# Betta fish contest!



## FishandBirdLover (May 5, 2021)

Betta picture contest!
This is not an official contest sponsored by www.bettafish.com or any affiliates. No staff members are involved.
How to enter: Post a clear picture of your betta and please state name and sex. BF rules apply.
*Winners with the most reactions/likes wins!

Rules:
1. Please do not comment in this thread, I would like to keep it a picture only thread
2. Please, do not judge one another's picture
3. Multiple pictures are allowed but Please, only one picture per post
4. Owners must take pictures of their bettas themselves
5. No pictures of off the web or other websites
6. No professional photo's. please.

I will paint the winning betta!
Contest ends at the end of each month.


Thank you and have fun!


----------



## AlphaBettas (May 12, 2020)

Akila, Female. (old pic)


----------



## davidloocl (Oct 28, 2021)

Chelsea, Male


----------



## davidloocl (Oct 28, 2021)

Spurs, Male


----------



## splishysplashy (Oct 27, 2021)

Spike, male


----------



## splishysplashy (Oct 27, 2021)

Wesley, male


----------



## sweetnadja (Sep 23, 2021)

Nadja, (male but also my baby girl)


----------



## davidloocl (Oct 28, 2021)

Chelsea, Male. 
Blue is the color, Chelsea is the name!!! 😂


----------



## YogisMom (Jul 7, 2020)

Archie male


----------



## ⨂ faith_the_betta ⨂ (Oct 5, 2021)

Faithlynn, Female








I miss you baby S.I.P.


----------



## BILLIE'S-MOM (Nov 17, 2021)

Billie male butterfly sry if its blurry ( SIP Billie)


----------



## XDbetta (Dec 5, 2021)

Blaze, male plakat


----------



## XDbetta (Dec 5, 2021)

Spotty, plakat male. RIP spotty


----------



## FishandBirdLover (May 5, 2021)

Hey everyone! Sorry that this is super late. I forgot all about it lol. 

And, we have a winner!

@splishysplashy with Spike! 

I will post the painting soon! Thank you everyone!

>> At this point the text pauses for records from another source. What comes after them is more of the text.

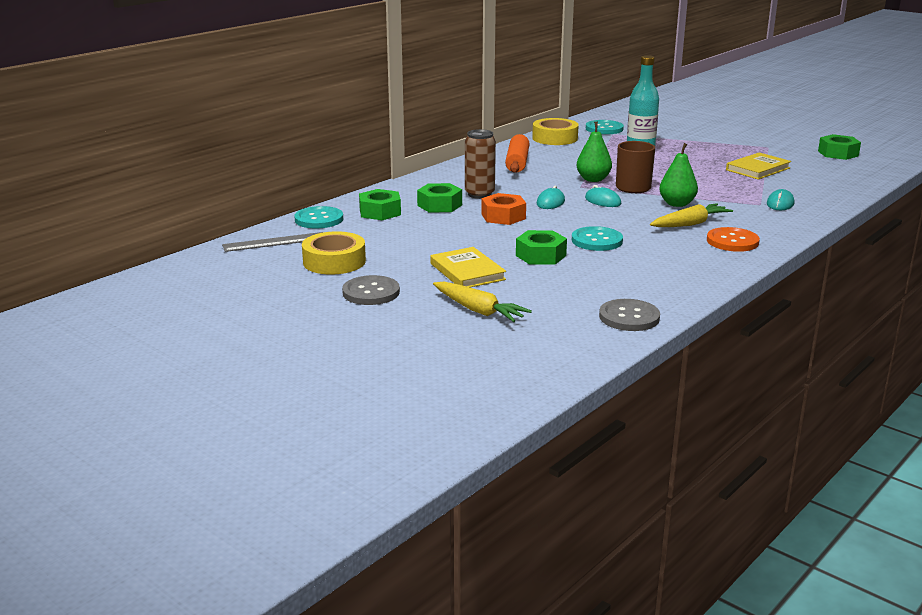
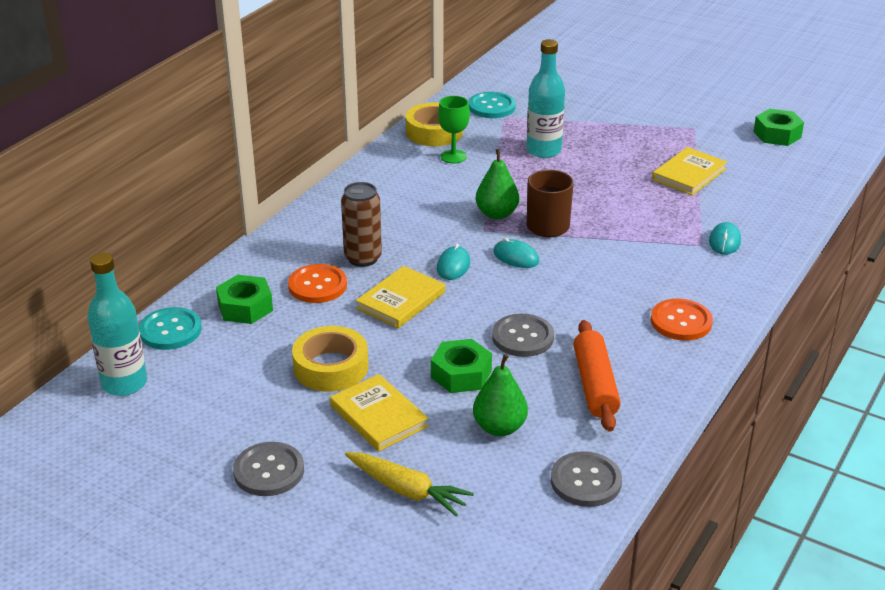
camera: 10 degrees left, 10 degrees up
grey ruler [222,232,324,252] -> turquoise bottle [87,253,147,396]
yellow tape [302,231,366,275] -> yellow tape moved to [292,326,368,392]
green nut [417,183,462,213] -> orange button [288,264,347,303]
orange nut [481,193,526,225] -> yellow book [356,266,445,328]
orange rolling pin [505,134,530,173] -> orange rolling pin moved to [573,320,620,432]
turquoise button [572,226,623,251] -> grey button [492,314,554,357]
yellow carrot [650,203,733,227] -> none
green pear [659,143,698,207] -> green pear moved to [473,354,528,436]
none -> green goblet [438,96,470,164]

This thread can be closed now.


----------



## YogisMom (Jul 7, 2020)

Congrats @splishysplashy! Spike is so handsome! 😍


----------



## betta4ever! (Oct 5, 2021)

Congrats! Spike is gorgeous!


----------



## XDbetta (Dec 5, 2021)

FishandBirdLover said:


> Hey everyone! Sorry that this is super late. I forgot all about it lol.
> 
> And, we have a winner!
> 
> ...


Ummmmm how come I don’t see the painting? Is it that you haven’t posted it yet?


----------



## FishandBirdLover (May 5, 2021)

XDbetta said:


> Ummmmm how come I don’t see the painting? Is it that you haven’t posted it yet?


Here is the thread for the paintings lol. Betta fish contest winners paintings!


----------



## Fishie:D (1 mo ago)

Cute fish!


----------